Ever thought of heading back in time just to play some of the coolest point-and-click adventure games released by companies such as Sierra and Lucas Arts? Well, installing an MS-DOS emulator on your PC such as DosBox or Scumm VM is one way to do it, but how about playing something new, refreshing, and following the same time-honored recipe as passed down by the creators of the genre?
If the idea of playing a refreshing 8-bit style point-and-click adventure game sounds enticing, then you will be absolutely thrilled to find out that Ron Gilbert and Gary Winnick, the think-tank behind Maniac Mansion and Day of the Tentacle 2 have joined forces to create the ’90s inspired point-and-click adventure game.
Introduces Thimbleweed Park, a unique detective story created by Terrible ToyBox with the help of a Kickstarter account. If we were to describe Thimbleweed Park, we would have to say that it’s an uncanny combination between The Blackwell Legacy, Indiana Jones and the Fate of Atlantis, the Police Quest series, and Full Throttle’s twisted sense of humor.
Gilbert and Winnick declare that after spending a couple of years working on the game, Thimbleweed Park is now finished and just waiting to be download.
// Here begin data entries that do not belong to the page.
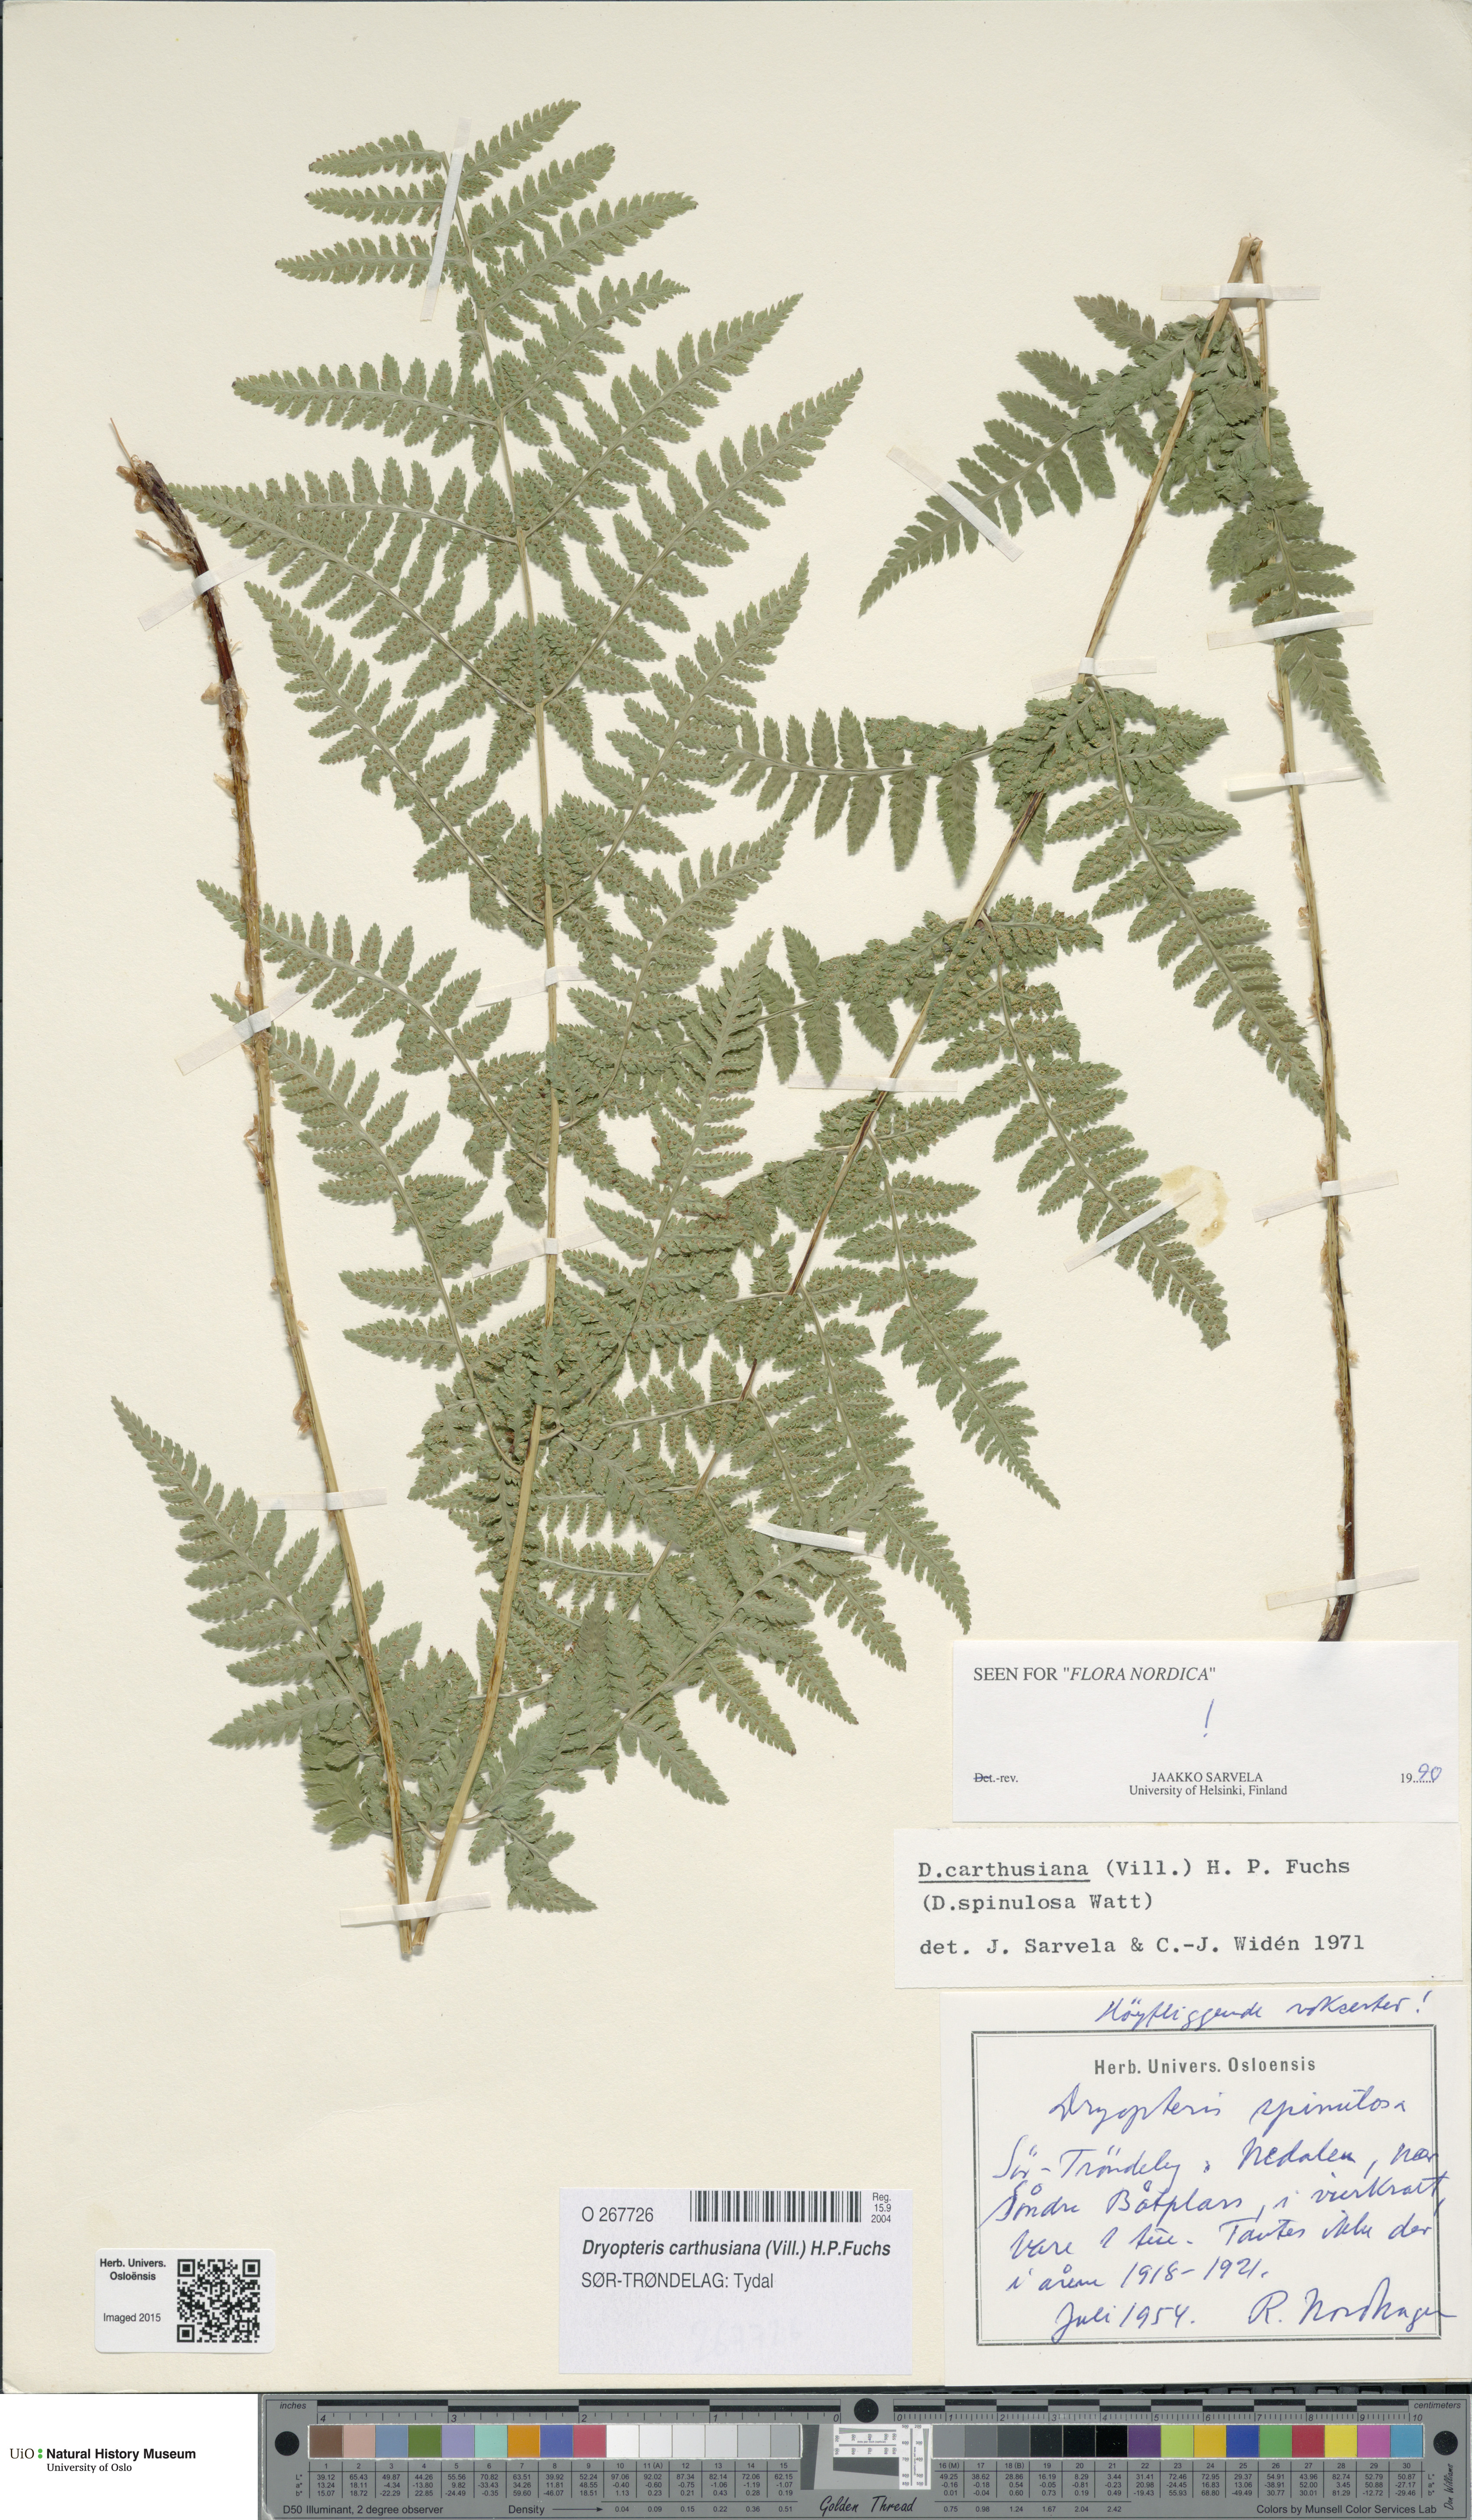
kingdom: Plantae
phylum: Tracheophyta
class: Polypodiopsida
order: Polypodiales
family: Dryopteridaceae
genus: Dryopteris
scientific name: Dryopteris carthusiana
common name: Narrow buckler-fern
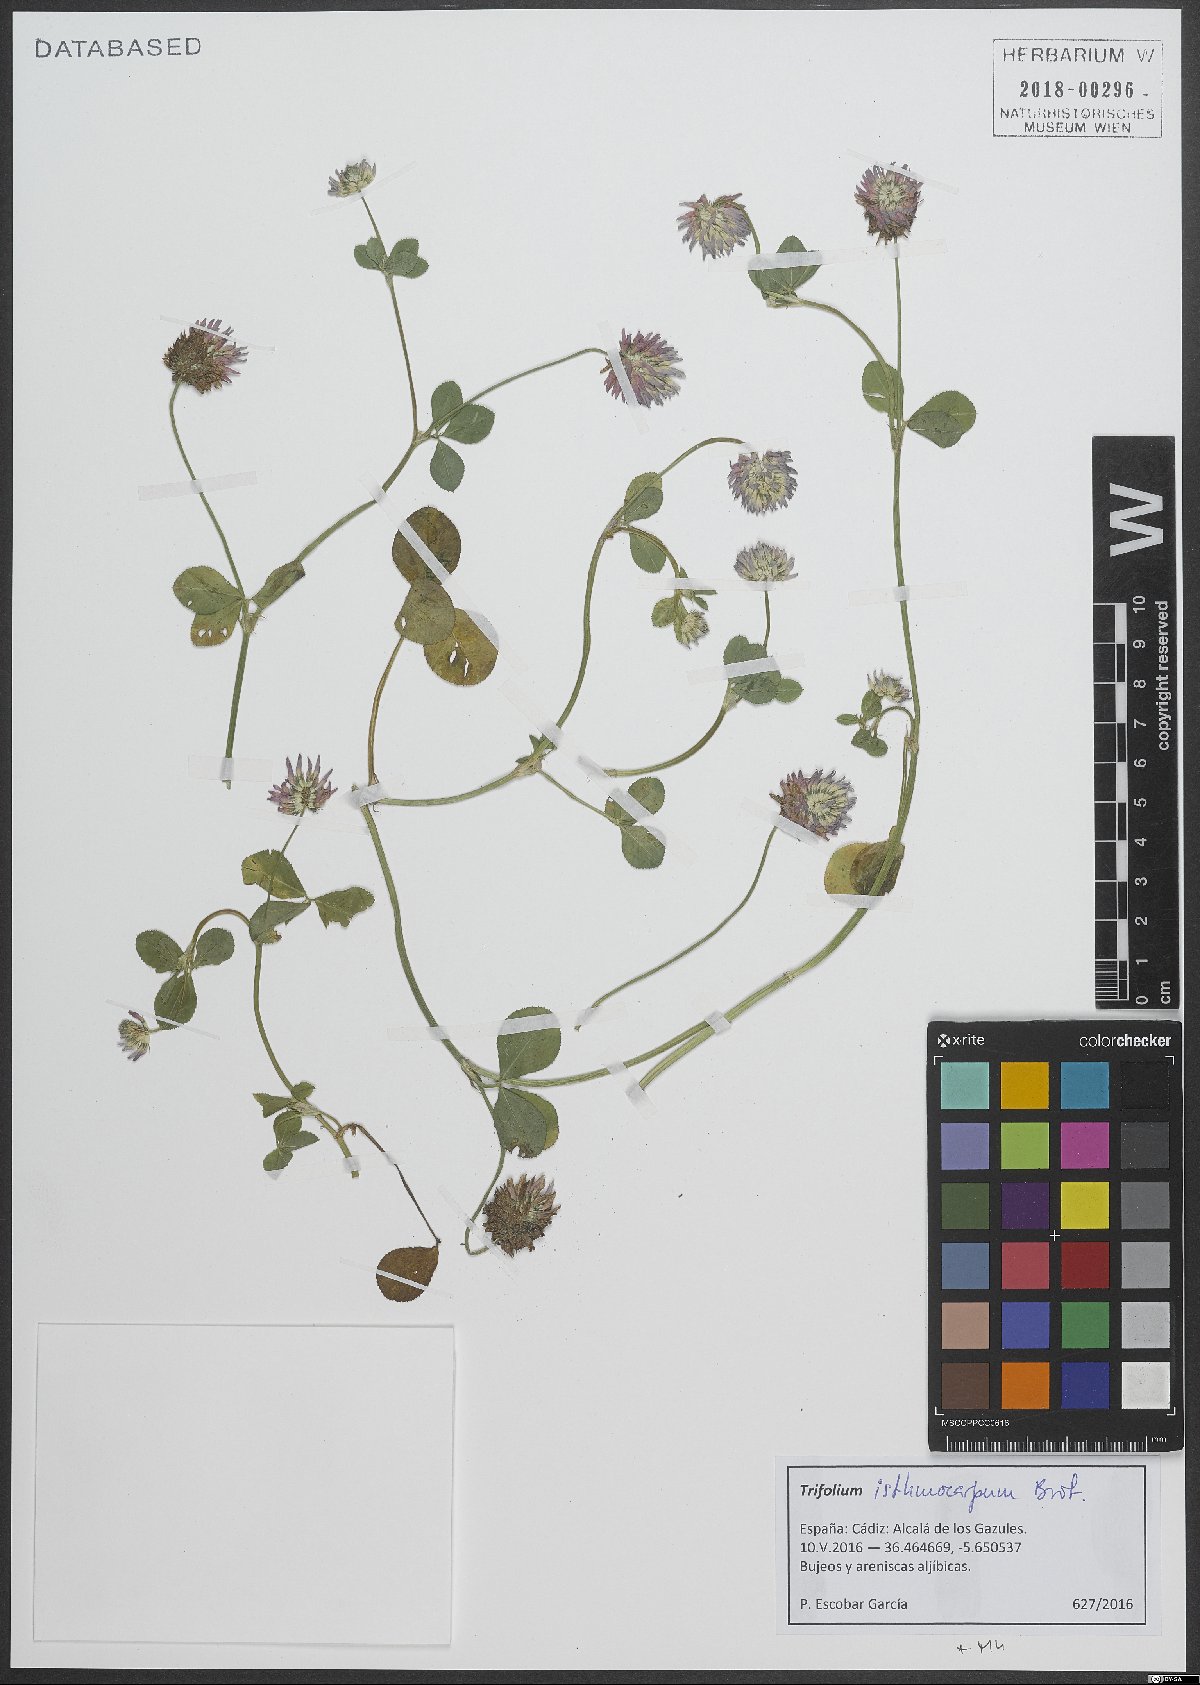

So, if you were one of those people who grew out with Sierra and Lucas Arts’ point-and-click adventure games, you should definitely hop on your Xbox One, Steam or GOG account and buy the game.
What’s even more awesome is the fact that Thimbleweed Park will soon be available for smartphones as well. So, what should we expect in terms of gameplay?
Because Gilbert and Winnick wanted to go back to the genre’s root, everybody about the game like user interface, dialogues, plot, characters, and the way the player interacts with the environment have been designed to mirror the so-called Golden Age of Pc Gaming.
Opting for the less-polished action’s menu like in Indiana Jones and the Fate of Atlantis, Gilbert and Winnick have woven a breathtaking and bone-chilling story which includes a mysterious murder, a bipolar clown, a ghost who desperately wants to talk to his daughter, a rich family waiting to discover the contents of a man’s will, and a 20-year-old mystery that surrounds a burned down factory.
Of course, the players won’t need any kind of MS-DOS emulators in order to run Thimbleweed Park, since the game has been optimized to run on modern-day PCs and consoles.